Rewrite everything from "Give me the time. Clock below, like **11:47**." down to "Report: 1.48", renaming "Report" to "Reading" and leaving all other text unchanged.

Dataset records
════════

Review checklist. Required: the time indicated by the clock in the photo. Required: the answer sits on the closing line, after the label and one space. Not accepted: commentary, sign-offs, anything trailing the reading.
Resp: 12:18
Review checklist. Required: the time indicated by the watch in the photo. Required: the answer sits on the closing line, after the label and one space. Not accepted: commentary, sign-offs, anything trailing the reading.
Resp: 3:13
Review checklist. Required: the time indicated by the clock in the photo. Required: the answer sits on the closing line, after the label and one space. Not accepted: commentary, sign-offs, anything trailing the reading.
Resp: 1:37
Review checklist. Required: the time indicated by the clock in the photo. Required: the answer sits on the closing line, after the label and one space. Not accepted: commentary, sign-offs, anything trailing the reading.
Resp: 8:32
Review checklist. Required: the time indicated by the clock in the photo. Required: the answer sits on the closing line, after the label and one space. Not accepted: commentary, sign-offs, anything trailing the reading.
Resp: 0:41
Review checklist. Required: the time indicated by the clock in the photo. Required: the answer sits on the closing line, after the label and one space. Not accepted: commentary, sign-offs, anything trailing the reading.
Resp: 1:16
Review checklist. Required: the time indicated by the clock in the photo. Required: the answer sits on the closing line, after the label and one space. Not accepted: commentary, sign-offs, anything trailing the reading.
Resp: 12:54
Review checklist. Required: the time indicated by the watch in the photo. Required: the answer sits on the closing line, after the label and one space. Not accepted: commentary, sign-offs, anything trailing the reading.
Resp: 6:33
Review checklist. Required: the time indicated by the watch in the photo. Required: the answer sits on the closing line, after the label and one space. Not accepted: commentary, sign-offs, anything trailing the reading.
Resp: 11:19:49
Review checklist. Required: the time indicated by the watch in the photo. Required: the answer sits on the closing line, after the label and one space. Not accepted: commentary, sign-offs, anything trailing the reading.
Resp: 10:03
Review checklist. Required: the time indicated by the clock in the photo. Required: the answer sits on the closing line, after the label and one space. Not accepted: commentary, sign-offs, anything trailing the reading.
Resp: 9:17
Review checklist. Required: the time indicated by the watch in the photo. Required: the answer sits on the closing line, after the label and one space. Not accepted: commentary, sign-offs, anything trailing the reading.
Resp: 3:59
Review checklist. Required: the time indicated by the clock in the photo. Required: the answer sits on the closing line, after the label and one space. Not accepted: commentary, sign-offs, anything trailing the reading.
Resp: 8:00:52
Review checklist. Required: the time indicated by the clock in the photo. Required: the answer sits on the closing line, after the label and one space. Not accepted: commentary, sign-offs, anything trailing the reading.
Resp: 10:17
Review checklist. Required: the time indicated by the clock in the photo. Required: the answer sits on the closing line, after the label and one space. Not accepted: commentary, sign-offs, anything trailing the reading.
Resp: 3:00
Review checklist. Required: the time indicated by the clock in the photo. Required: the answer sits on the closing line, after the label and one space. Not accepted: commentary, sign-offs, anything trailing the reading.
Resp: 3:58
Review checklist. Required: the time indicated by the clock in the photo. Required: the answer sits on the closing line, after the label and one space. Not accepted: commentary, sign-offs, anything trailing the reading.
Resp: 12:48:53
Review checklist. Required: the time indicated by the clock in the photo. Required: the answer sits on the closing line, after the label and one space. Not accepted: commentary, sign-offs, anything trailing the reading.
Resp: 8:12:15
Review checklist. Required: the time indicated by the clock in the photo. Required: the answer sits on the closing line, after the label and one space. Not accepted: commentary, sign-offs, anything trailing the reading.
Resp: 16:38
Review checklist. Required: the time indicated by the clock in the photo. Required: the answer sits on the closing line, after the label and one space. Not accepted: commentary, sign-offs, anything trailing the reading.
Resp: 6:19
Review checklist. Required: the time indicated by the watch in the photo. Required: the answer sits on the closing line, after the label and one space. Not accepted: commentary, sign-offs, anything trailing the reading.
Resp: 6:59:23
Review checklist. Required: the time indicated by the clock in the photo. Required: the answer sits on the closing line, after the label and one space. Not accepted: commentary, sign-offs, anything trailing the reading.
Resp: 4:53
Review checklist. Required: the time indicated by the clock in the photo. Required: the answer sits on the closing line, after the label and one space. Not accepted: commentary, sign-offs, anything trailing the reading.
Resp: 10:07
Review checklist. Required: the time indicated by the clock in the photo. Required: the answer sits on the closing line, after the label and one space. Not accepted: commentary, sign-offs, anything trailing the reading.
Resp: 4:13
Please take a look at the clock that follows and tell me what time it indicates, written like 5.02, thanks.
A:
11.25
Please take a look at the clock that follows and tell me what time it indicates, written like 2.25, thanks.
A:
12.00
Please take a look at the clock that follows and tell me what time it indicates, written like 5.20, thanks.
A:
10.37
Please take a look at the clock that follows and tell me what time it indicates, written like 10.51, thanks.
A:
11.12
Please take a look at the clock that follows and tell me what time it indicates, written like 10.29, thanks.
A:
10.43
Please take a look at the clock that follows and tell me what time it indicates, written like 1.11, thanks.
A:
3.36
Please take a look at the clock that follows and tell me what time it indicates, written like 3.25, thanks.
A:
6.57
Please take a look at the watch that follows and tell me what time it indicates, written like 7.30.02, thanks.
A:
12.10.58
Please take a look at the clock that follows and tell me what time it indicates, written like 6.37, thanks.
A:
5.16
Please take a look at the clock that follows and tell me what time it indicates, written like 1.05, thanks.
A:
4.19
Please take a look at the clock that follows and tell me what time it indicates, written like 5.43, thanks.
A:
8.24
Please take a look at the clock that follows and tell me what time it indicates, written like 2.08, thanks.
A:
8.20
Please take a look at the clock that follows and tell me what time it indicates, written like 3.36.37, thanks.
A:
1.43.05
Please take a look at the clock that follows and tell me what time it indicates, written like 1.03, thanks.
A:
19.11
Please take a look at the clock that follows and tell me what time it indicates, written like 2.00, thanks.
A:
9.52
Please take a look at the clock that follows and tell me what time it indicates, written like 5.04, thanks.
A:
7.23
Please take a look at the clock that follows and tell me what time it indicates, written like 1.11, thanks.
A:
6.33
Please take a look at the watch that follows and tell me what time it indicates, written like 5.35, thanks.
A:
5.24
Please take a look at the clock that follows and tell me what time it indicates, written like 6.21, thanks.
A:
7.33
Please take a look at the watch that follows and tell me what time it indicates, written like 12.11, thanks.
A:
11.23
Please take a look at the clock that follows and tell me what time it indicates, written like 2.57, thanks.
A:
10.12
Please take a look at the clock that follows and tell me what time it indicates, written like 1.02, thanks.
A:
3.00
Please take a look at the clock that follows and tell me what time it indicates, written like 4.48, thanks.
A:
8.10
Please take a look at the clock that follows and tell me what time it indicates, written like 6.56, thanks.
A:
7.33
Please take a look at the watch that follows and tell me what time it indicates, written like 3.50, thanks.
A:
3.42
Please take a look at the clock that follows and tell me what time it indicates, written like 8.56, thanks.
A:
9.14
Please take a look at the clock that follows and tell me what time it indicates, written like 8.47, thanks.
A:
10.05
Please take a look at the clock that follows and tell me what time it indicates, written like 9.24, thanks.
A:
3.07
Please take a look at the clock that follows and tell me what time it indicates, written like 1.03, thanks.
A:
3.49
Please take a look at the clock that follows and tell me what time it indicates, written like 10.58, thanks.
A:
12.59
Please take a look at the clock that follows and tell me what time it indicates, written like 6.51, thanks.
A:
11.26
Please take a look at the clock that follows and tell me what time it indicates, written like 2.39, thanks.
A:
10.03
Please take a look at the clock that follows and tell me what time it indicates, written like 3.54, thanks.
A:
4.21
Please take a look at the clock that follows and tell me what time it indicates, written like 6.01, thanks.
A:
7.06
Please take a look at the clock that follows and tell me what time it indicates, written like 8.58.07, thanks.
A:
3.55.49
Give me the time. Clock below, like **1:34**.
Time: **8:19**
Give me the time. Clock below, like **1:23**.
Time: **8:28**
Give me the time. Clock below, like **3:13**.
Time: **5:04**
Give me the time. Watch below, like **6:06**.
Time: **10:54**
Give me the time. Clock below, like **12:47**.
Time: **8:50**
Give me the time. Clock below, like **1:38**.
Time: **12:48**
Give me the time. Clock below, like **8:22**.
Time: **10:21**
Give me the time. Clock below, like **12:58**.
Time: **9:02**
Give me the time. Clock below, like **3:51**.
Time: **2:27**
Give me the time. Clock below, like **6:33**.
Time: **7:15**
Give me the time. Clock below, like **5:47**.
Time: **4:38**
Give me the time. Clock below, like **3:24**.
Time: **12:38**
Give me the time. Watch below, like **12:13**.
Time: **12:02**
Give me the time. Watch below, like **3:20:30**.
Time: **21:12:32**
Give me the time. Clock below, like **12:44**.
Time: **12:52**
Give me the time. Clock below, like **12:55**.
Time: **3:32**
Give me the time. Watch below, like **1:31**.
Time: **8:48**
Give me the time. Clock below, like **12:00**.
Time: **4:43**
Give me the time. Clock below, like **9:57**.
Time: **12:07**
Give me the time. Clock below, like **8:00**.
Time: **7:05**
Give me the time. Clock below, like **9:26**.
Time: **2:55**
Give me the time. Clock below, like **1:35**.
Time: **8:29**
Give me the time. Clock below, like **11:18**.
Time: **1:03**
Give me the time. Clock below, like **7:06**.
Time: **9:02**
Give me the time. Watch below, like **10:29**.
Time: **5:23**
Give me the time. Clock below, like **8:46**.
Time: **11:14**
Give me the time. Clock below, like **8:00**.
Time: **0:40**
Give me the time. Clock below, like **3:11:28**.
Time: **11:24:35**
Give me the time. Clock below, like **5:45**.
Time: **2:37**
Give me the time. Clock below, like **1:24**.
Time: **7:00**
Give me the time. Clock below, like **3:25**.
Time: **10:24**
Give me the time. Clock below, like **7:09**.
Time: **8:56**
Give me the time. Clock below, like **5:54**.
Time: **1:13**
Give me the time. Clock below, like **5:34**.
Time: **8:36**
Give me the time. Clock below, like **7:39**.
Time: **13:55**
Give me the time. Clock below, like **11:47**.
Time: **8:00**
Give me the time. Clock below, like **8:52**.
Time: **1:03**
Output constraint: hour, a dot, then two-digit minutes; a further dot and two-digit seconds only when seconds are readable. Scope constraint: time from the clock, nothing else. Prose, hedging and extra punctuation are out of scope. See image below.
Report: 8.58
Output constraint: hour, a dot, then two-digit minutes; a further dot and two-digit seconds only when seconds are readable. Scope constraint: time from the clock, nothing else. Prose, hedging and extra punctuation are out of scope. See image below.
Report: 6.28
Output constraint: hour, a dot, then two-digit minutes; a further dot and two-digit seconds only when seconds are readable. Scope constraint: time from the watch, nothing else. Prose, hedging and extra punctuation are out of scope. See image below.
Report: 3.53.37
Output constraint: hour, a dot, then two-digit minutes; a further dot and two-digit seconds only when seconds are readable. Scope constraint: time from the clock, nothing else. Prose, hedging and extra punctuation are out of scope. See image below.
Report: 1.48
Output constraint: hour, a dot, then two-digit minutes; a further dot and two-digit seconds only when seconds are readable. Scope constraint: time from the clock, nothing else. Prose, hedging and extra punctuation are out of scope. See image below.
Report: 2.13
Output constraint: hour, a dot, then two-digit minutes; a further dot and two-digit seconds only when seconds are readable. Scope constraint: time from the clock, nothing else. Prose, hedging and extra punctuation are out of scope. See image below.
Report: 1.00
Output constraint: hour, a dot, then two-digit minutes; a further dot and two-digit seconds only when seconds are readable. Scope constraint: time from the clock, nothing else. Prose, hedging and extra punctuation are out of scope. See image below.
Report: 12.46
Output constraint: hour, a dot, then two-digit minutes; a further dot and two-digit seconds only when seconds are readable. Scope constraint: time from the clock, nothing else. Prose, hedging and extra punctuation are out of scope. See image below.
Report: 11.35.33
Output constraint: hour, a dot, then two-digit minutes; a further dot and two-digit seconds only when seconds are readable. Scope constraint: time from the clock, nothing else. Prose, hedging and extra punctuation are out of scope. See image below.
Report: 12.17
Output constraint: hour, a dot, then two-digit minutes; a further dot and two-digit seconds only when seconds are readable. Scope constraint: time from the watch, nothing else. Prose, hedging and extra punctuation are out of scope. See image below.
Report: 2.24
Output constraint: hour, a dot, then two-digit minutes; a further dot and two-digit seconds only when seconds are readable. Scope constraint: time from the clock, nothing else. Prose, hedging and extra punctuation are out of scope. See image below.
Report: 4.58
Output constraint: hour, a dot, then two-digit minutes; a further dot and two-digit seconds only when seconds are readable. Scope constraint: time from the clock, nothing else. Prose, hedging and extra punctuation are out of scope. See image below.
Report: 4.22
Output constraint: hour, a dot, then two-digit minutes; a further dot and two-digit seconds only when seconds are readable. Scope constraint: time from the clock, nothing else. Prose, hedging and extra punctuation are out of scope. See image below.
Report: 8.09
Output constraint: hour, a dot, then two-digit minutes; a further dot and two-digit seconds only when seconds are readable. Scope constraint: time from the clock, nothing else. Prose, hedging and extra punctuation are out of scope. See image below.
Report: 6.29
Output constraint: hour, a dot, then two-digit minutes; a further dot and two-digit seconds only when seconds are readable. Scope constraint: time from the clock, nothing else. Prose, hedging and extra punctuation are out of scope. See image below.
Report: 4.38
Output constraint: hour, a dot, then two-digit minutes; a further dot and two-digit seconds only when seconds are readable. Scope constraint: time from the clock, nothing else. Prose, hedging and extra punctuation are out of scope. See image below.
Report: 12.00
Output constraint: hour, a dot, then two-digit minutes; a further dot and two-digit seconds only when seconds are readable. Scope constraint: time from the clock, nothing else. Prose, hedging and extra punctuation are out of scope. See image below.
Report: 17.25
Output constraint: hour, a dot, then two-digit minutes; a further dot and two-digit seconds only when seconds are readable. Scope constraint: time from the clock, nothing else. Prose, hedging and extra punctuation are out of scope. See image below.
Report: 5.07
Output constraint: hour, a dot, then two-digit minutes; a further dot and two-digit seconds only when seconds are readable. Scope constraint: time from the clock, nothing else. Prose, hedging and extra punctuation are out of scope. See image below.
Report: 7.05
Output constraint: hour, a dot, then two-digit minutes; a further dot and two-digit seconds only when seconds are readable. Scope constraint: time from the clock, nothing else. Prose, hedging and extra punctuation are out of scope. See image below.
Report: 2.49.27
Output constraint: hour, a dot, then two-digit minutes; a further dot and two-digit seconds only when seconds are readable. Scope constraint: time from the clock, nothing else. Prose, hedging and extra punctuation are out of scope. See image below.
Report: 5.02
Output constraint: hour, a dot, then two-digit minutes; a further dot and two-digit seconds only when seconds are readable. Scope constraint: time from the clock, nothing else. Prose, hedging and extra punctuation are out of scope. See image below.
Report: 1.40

════════

**FINAL RESULT**
Give me the time. Clock below, like **11:47**.
Time: **8:00**
Give me the time. Clock below, like **8:52**.
Time: **1:03**
Output constraint: hour, a dot, then two-digit minutes; a further dot and two-digit seconds only when seconds are readable. Scope constraint: time from the clock, nothing else. Prose, hedging and extra punctuation are out of scope. See image below.
Reading: 8.58
Output constraint: hour, a dot, then two-digit minutes; a further dot and two-digit seconds only when seconds are readable. Scope constraint: time from the clock, nothing else. Prose, hedging and extra punctuation are out of scope. See image below.
Reading: 6.28
Output constraint: hour, a dot, then two-digit minutes; a further dot and two-digit seconds only when seconds are readable. Scope constraint: time from the watch, nothing else. Prose, hedging and extra punctuation are out of scope. See image below.
Reading: 3.53.37
Output constraint: hour, a dot, then two-digit minutes; a further dot and two-digit seconds only when seconds are readable. Scope constraint: time from the clock, nothing else. Prose, hedging and extra punctuation are out of scope. See image below.
Reading: 1.48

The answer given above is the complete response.